◆ **設問一覧**
1 - 映画『とら男』の紹介文では、「金沢女性スイミングコーチ殺人事件」の時効は何年に成立したとされていますか。
2 - 次の(a)〜(c)が映画『とら男』の紹介文の内容と合っているかどうかを答え、それぞれ判断の根拠となる本文の語句をそのまま引用してください。
(a) かや子は東京から植物調査に来た女子大生である。
(b) 本作は村山和也監督にとって二作目の劇場用長編映画である。
(c) 西村虎男は当事者本人役で主演している。
3 - 映画『とら男』の紹介文を、最後の一文の後から書き継いでください。

◆ **抜粋**
○ ○ ○ ○ ○ ○ ○

2022年8月6日(土)より執念のロードショー
ユーロスペースほか全国順次公開

INTRODUCTION

かっての未解決事件の真相に迫る、セミドキュメンタリータッチの傑作ミステリー!

とら男は、ある事件のことが忘れられないまま孤独に暮らしている元刑事。そんなある日、東京から植物調査に来た女子大生かや子と偶然出会う。とら男の話に興味を持ち、彼女は事件を調べ始める。誰からも忘れられた事件はゆっくりと動き出していくことになる。

1992年9月に起きた「金沢女性スイミングコーチ殺人事件」。未解決事件のまま、2007年に時効が成立した。犯人の目星をつけながらも、逮捕に至らなかった西村虎男、刑事歴30数年の執念の捜査は終わらない。時効から15年、当事者本人役で主演し、現実とフィクションの二重構造を軸に、闇に葬られた事件の謎と真実を世間に問う。監督の村山和也はCM・MVを中心に映像ディレクターの傍ら、短編『堕ちる』(2017年)制作、本作が初の劇場用長編映画となる。監督自身、殺人現場の近くに住み幼い頃から興味を持った事件で「虎男さんの無念さを映画で表現したかった」。再捜査はまだ続く。

『とら男』場面画像2

村山和也監督コメント

みなさんは、人生で一番幸せな時はいつですか?

○ ○ ○ ○ ○ ○ ○

◆ **データ抜粋**
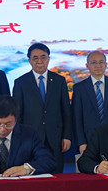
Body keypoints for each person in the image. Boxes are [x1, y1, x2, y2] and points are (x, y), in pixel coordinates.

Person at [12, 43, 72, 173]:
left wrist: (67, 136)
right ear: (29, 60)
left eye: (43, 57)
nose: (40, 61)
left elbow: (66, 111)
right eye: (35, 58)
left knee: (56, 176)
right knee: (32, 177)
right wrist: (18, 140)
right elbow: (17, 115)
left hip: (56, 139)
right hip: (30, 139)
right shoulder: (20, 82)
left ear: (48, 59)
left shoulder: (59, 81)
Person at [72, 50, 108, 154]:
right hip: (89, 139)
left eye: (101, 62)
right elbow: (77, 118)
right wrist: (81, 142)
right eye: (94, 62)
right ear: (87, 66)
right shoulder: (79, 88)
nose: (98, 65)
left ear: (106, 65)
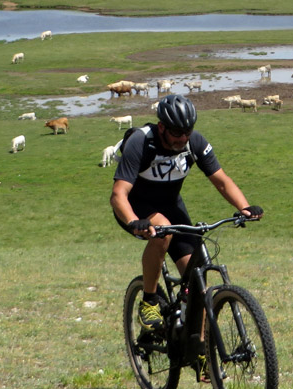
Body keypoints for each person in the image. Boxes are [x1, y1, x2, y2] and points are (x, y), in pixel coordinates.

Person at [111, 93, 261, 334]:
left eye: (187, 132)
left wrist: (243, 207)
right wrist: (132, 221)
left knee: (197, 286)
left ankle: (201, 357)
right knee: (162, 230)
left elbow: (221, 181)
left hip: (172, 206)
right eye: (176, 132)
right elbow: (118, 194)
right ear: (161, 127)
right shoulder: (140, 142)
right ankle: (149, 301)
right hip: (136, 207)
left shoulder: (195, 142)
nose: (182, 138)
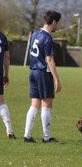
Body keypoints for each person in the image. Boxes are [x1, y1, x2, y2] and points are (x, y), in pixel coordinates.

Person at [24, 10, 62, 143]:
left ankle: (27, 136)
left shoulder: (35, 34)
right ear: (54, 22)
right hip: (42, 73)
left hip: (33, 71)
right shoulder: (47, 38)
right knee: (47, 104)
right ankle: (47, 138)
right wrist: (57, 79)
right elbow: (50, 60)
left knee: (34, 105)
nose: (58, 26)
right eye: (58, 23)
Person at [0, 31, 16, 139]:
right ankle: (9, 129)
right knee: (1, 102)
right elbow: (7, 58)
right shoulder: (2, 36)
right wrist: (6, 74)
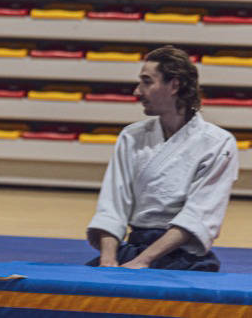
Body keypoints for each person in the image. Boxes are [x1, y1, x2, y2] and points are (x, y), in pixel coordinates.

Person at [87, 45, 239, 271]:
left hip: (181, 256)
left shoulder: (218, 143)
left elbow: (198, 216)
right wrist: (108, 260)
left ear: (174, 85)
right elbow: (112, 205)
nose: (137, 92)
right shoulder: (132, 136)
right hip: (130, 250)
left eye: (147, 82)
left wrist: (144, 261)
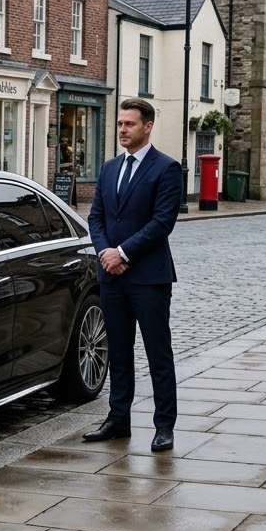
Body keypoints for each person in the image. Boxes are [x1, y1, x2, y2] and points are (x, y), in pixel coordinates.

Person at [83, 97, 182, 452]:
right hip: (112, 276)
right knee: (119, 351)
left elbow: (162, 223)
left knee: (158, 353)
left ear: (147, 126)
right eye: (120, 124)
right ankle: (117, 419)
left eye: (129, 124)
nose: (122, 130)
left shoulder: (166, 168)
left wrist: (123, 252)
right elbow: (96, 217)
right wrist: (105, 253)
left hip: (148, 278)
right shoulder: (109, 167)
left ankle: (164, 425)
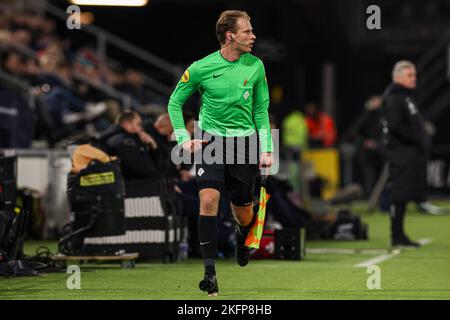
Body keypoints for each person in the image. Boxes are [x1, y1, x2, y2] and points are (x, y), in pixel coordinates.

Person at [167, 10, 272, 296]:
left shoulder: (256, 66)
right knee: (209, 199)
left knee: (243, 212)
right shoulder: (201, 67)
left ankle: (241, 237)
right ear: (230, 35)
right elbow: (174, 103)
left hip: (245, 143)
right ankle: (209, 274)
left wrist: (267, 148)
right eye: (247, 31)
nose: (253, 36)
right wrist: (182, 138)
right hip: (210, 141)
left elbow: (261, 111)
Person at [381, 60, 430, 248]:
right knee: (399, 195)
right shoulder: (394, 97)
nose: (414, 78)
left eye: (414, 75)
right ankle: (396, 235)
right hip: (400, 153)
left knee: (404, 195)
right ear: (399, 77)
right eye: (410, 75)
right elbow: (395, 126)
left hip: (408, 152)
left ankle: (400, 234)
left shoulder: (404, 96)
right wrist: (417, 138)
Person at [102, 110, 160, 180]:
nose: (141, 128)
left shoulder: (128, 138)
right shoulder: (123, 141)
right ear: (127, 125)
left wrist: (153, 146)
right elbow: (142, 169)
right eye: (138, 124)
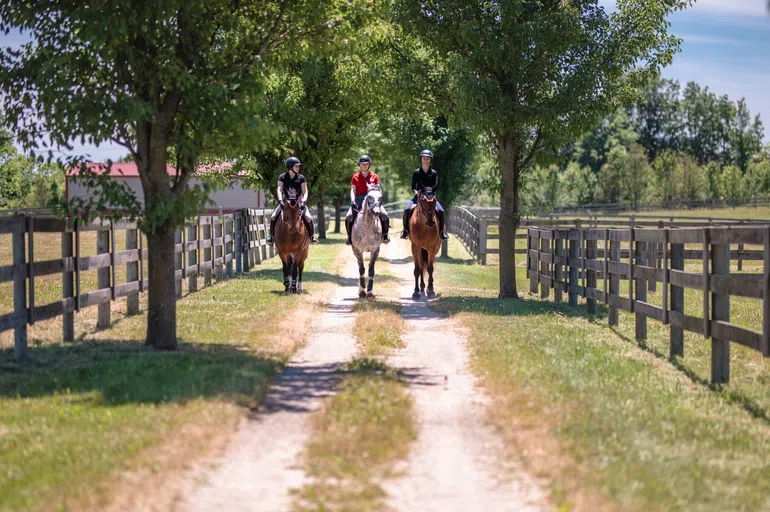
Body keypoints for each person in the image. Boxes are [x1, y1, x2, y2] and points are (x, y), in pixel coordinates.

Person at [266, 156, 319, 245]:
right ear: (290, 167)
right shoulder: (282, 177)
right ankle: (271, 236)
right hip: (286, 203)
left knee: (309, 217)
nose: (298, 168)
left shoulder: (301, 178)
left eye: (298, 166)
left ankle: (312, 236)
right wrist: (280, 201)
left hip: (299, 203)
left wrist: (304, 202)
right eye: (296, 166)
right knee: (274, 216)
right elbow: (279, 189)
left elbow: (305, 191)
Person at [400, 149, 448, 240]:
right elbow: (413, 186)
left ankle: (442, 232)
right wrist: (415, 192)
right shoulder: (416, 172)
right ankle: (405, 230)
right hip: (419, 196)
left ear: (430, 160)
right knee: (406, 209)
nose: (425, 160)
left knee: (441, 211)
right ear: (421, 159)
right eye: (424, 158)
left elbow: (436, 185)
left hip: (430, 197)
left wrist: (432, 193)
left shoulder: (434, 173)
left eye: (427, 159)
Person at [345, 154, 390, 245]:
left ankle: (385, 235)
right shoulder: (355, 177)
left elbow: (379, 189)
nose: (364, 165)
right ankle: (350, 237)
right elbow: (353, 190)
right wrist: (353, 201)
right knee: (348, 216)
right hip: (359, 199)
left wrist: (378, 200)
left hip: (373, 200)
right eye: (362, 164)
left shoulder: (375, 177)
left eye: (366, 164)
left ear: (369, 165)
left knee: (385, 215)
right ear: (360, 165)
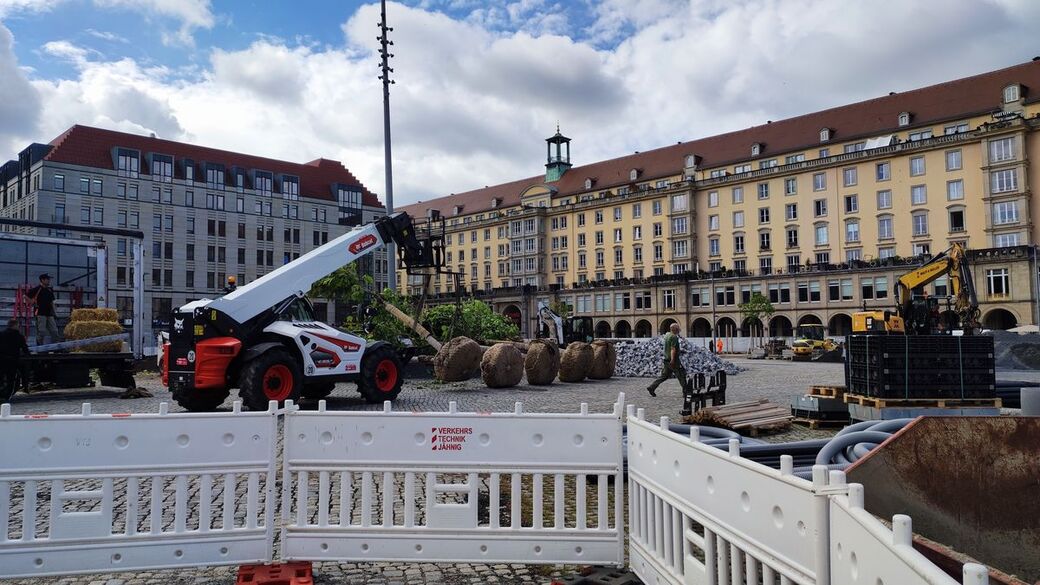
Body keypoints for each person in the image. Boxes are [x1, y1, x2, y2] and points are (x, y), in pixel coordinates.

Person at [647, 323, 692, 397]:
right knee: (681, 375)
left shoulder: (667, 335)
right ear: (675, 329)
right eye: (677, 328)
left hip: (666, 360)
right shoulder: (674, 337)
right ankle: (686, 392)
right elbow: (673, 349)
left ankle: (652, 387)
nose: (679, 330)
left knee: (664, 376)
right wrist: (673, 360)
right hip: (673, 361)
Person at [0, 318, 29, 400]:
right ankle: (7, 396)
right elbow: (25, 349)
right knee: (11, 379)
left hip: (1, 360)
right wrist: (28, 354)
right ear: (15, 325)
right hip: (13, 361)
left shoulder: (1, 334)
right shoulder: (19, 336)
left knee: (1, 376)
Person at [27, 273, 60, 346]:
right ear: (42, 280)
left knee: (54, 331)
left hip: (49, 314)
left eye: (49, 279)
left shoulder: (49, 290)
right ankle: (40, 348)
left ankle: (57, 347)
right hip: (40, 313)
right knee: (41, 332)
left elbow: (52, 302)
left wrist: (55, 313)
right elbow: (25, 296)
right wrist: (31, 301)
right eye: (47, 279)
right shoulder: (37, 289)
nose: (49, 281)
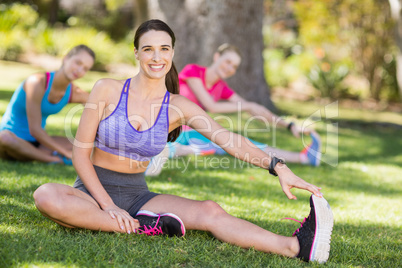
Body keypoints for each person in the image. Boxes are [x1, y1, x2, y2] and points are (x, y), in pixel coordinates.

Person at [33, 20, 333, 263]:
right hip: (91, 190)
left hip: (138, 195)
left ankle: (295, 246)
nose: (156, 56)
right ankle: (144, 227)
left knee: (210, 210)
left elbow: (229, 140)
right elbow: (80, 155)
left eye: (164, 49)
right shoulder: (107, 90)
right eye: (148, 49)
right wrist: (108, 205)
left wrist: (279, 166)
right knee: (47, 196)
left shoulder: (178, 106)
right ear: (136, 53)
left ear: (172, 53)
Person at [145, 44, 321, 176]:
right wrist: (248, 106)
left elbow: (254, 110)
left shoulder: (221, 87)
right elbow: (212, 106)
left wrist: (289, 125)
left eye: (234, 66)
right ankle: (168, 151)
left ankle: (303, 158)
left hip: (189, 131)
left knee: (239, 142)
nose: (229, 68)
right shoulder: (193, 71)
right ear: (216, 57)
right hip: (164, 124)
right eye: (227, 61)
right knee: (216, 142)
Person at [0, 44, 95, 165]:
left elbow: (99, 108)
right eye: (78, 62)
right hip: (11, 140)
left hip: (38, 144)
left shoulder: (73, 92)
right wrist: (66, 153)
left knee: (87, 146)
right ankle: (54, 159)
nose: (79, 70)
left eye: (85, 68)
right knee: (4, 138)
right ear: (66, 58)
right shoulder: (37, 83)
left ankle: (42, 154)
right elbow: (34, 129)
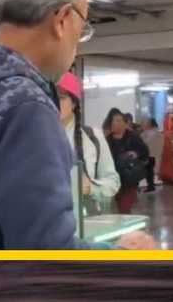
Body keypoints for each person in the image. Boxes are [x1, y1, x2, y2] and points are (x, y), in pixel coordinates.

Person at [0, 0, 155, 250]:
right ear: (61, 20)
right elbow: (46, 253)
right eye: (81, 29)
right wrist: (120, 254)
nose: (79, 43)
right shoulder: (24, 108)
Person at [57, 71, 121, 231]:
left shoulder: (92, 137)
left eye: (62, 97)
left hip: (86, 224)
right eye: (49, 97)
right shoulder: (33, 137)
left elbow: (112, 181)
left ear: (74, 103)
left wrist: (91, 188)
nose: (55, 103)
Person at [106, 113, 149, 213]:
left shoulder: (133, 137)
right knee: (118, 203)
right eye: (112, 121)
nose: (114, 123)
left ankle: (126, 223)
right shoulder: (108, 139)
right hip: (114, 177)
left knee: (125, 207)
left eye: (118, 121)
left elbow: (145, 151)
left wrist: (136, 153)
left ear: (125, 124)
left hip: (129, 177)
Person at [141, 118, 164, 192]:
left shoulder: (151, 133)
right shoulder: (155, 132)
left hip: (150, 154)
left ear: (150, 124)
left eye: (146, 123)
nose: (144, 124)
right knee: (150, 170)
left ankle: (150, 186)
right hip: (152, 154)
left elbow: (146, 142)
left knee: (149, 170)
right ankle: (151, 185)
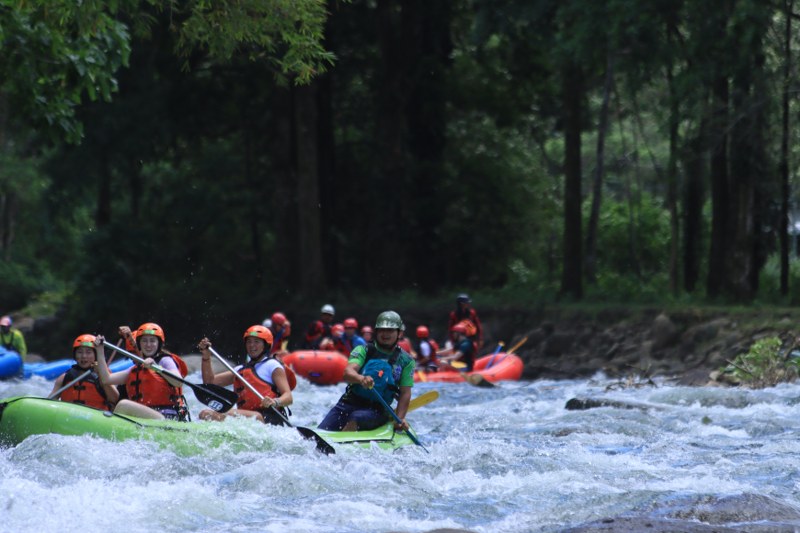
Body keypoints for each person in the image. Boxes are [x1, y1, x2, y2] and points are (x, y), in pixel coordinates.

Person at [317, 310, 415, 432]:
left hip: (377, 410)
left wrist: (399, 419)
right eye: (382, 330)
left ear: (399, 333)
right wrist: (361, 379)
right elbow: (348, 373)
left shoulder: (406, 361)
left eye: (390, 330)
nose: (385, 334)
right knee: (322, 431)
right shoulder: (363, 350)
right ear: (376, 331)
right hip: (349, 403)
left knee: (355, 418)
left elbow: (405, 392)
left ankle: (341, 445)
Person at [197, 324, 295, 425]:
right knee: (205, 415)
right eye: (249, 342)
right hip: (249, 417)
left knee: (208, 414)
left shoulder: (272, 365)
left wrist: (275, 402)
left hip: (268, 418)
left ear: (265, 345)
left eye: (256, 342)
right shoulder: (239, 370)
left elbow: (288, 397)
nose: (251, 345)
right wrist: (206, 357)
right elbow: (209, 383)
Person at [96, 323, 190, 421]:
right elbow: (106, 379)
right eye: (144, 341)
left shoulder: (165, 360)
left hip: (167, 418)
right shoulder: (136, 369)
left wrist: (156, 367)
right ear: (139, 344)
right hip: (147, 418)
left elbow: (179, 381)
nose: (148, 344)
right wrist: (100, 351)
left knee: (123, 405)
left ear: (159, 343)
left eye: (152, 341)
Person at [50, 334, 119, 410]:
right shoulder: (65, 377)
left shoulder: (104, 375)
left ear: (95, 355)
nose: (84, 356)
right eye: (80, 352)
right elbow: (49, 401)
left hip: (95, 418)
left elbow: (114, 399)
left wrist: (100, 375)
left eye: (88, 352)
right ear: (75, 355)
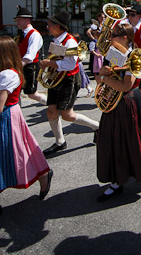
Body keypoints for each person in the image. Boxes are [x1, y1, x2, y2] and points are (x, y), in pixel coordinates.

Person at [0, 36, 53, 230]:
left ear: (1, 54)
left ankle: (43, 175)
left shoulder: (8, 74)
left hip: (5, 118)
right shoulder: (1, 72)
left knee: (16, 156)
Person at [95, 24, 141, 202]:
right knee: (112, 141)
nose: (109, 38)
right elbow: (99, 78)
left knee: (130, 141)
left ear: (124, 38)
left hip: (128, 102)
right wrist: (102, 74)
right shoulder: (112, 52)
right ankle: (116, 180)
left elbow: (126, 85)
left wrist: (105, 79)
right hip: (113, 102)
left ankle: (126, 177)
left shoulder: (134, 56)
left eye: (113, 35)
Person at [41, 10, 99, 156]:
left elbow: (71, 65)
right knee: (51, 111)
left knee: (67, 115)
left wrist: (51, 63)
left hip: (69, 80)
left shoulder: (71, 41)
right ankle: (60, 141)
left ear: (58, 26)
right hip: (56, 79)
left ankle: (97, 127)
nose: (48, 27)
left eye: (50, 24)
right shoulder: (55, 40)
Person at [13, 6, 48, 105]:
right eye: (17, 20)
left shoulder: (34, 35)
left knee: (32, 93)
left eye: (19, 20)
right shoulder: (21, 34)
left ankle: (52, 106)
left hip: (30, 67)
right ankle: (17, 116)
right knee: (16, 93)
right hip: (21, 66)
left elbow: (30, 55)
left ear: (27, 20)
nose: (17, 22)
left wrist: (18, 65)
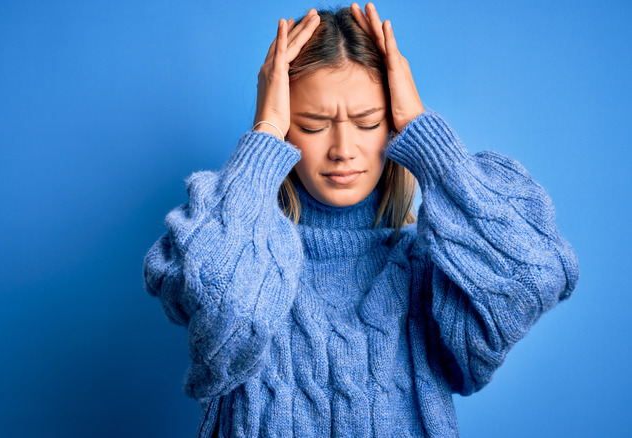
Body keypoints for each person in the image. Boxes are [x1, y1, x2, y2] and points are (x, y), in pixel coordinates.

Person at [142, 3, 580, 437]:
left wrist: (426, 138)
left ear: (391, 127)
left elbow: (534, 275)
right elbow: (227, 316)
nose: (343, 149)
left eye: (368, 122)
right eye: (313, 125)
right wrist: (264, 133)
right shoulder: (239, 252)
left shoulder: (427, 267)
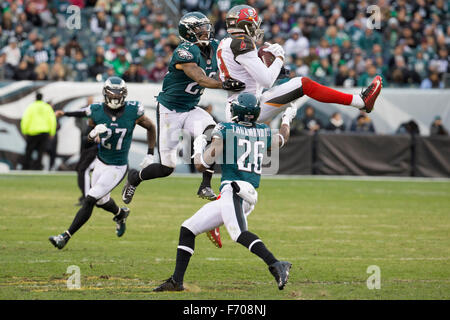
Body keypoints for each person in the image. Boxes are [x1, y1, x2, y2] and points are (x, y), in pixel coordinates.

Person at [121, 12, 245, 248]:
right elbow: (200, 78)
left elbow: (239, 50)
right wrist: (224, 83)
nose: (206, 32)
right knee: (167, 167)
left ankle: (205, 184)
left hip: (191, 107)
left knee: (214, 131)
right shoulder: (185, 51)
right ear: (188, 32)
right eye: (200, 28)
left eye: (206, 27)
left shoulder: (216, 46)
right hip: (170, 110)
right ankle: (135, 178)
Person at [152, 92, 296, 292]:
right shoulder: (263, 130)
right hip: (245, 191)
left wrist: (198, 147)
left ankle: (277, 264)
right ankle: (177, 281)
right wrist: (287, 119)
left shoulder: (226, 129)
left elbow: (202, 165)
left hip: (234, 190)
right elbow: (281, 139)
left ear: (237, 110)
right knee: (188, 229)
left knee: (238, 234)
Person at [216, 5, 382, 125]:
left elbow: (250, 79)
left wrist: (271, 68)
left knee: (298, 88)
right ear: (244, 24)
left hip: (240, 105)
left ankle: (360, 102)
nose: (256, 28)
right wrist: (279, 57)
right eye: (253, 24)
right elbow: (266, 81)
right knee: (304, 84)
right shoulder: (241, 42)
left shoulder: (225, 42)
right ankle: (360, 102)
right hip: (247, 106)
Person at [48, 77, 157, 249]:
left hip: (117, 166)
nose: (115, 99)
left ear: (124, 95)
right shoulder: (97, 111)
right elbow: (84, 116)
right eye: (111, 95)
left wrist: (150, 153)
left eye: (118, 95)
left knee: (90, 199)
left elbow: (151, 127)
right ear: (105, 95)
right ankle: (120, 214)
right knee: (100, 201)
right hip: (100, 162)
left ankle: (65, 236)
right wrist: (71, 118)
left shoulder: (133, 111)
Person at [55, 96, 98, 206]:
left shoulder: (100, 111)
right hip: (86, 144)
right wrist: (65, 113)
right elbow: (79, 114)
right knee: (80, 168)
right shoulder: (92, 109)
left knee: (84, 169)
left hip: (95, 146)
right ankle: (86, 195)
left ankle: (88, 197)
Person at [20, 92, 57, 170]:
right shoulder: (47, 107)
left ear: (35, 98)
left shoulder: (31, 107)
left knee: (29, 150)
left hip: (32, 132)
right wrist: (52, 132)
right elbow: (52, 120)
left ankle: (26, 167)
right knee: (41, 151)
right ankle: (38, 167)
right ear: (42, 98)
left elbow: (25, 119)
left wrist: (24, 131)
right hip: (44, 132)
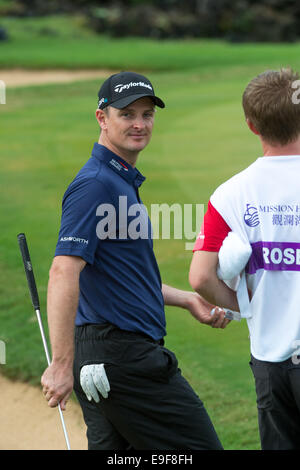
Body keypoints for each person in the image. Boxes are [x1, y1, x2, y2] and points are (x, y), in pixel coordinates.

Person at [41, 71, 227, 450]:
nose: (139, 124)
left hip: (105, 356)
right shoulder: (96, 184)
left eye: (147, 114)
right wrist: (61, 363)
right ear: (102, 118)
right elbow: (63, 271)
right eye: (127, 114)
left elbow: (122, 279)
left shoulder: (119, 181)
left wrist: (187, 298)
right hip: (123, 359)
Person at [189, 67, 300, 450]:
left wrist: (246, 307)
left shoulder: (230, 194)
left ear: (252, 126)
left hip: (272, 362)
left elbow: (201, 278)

○ ○ ○ ○ ○ ○ ○

◆ **各設問の解答**
1 - 2007年です。

2 -
(a) はい。「東京から植物調査に来た女子大生かや子」
(b) いいえ。「本作が初の劇場用長編映画となる」
(c) はい。「当事者本人役で主演し」

3 -
私は、何も心配することなく暮らせて親友も父もおばあちゃんもおじさんも、みんな生きていた小学生の頃です。そんな時代にある殺人事件がありました。しかも、よく野球をしていた公園で犯行が起こった事件です。この映画は、そのことなら彼らにも分かるのではという個人的な想いから始まっています。
事件を調べていく中で出会った元刑事の西村虎男さんには、本を書いてまで誰かに伝えたかった積年の想いがあります。それを背負って映画を作ることになるわけですが、撮影しながら取材したりと、事件を再捜査するような感覚で作った映画です。こんな特殊な映画に参加してくれた加藤さんはじめ役者、スタッフのみなさん、そして亡くなった撮影監督の鈴木イヴゲニには本当に感謝の気持ちしかありません。
さまざまな想いの詰まった「とら男」が、この化石のような未解決事件を少しでも動かすことができたらと思います。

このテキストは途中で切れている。